WHAT TO DO: Pick out each line in the rows below that contains the string "SIWEL" and copy it in full.

EXTRACTED DATA:
++++
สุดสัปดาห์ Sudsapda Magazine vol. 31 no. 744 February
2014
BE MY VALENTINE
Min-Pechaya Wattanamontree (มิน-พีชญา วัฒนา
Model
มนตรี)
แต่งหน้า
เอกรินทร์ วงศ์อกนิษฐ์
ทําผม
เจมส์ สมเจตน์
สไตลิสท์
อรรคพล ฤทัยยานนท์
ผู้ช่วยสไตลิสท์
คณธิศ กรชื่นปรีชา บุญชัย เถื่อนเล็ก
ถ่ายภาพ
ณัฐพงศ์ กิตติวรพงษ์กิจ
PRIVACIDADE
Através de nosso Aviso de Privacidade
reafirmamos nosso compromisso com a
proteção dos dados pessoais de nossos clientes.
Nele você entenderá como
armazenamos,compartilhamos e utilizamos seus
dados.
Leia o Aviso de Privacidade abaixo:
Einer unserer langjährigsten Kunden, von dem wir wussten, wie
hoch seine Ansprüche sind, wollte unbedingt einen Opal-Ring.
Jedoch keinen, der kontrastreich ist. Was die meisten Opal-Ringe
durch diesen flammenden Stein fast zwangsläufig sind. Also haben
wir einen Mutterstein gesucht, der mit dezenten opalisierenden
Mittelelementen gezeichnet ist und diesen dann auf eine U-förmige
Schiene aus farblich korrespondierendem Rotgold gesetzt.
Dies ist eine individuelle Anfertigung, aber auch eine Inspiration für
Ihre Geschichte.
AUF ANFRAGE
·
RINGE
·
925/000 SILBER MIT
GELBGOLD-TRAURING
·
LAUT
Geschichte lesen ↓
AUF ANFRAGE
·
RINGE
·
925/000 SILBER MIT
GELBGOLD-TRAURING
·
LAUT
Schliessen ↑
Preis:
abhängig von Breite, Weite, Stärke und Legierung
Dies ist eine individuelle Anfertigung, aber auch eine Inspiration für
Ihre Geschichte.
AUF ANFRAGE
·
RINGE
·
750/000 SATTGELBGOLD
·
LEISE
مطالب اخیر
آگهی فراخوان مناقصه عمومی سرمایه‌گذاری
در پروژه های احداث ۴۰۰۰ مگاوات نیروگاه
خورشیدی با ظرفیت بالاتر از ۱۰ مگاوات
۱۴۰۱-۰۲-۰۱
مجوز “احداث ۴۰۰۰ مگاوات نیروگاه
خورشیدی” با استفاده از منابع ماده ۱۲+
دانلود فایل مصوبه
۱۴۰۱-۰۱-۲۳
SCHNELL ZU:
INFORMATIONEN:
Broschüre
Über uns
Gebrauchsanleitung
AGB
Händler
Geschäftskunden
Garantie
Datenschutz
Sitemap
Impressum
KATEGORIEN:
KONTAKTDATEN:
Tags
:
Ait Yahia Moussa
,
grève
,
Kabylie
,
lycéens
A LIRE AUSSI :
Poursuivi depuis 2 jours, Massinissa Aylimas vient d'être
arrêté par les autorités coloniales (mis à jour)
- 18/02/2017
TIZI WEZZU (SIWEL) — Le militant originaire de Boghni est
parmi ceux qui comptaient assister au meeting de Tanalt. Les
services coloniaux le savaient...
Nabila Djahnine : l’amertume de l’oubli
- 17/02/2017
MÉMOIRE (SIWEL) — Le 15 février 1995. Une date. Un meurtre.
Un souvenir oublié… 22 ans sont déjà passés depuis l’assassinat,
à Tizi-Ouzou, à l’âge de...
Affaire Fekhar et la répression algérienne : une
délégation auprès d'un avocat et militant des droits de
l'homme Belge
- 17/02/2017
++++
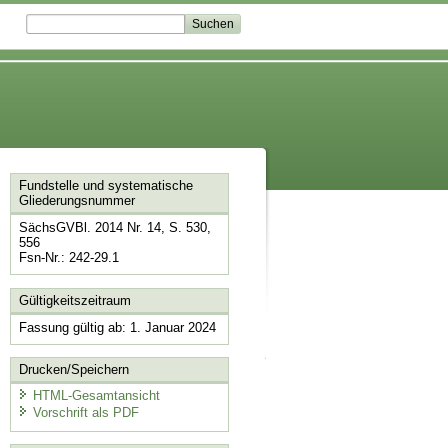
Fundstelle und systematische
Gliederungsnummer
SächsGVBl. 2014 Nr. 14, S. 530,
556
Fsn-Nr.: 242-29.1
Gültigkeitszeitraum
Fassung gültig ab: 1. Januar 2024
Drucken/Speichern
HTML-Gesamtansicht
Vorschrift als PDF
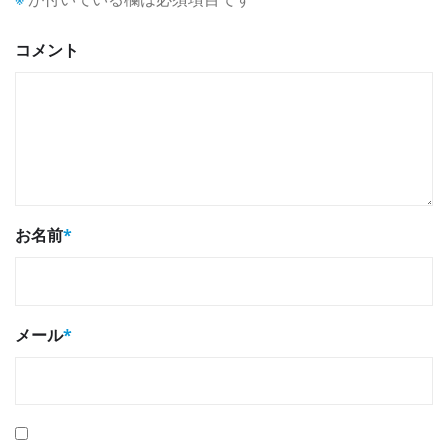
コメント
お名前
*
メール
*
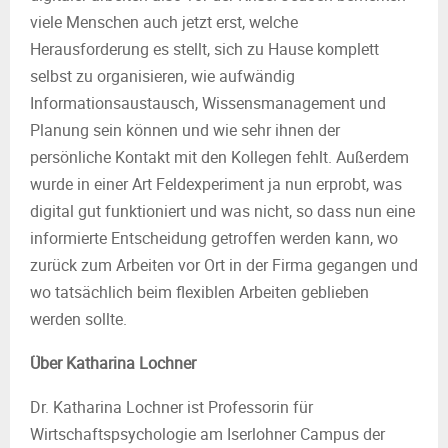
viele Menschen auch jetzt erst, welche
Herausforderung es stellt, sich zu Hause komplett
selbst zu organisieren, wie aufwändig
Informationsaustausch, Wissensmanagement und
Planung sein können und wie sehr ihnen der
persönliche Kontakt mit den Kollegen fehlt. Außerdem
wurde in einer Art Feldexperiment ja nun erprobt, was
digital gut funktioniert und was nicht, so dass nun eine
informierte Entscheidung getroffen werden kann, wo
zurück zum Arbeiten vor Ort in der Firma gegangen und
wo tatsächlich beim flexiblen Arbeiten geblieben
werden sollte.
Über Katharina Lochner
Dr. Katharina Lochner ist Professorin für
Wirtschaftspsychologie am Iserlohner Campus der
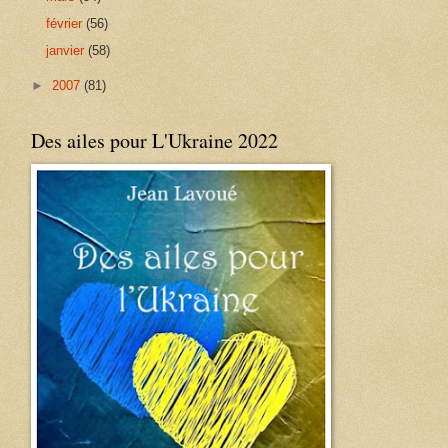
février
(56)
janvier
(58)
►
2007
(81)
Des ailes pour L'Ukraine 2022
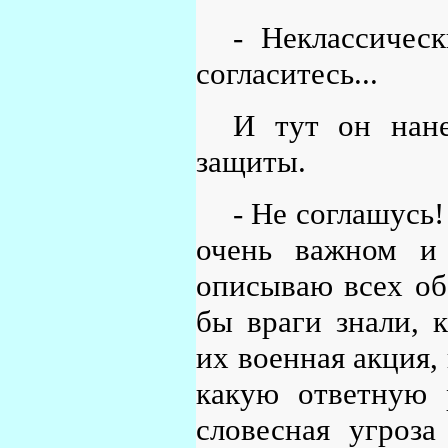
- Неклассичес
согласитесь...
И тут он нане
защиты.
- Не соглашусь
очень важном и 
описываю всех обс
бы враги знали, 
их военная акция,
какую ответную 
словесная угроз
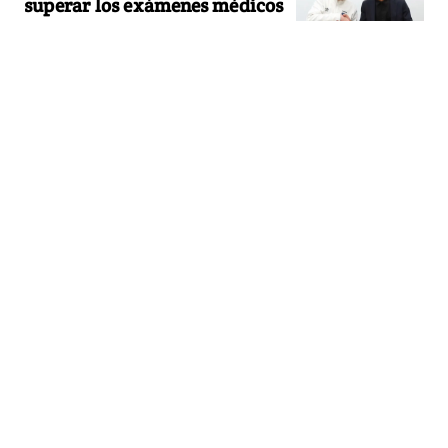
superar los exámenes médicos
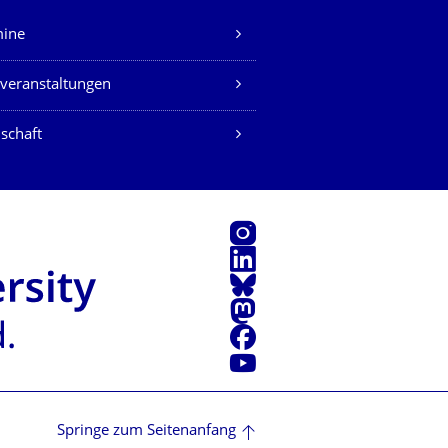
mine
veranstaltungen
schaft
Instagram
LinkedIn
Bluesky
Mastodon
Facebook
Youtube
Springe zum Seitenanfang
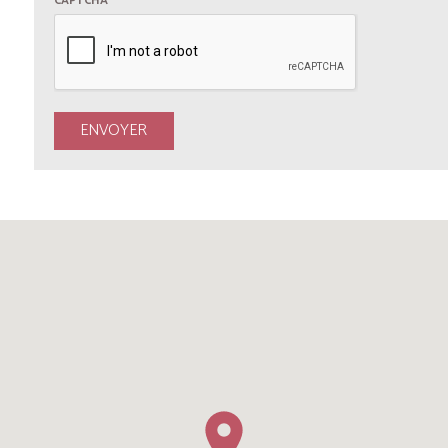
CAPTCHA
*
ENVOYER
++++
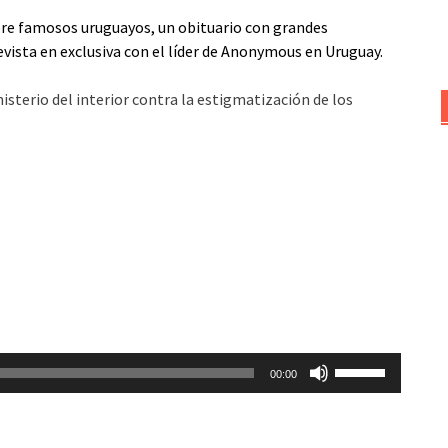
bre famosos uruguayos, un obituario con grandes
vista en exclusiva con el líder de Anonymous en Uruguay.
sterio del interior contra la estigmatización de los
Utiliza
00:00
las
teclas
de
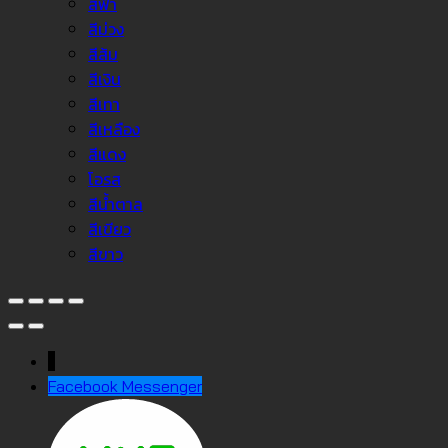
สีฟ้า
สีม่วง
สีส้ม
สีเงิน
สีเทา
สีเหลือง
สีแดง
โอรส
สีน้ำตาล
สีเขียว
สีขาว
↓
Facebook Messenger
++++
ANSWER TO THIS TASK:
TIZI WEZZU (SIWEL) — Le militant originaire de Boghni est
MÉMOIRE (SIWEL) — Le 15 février 1995. Une date. Un meurtre.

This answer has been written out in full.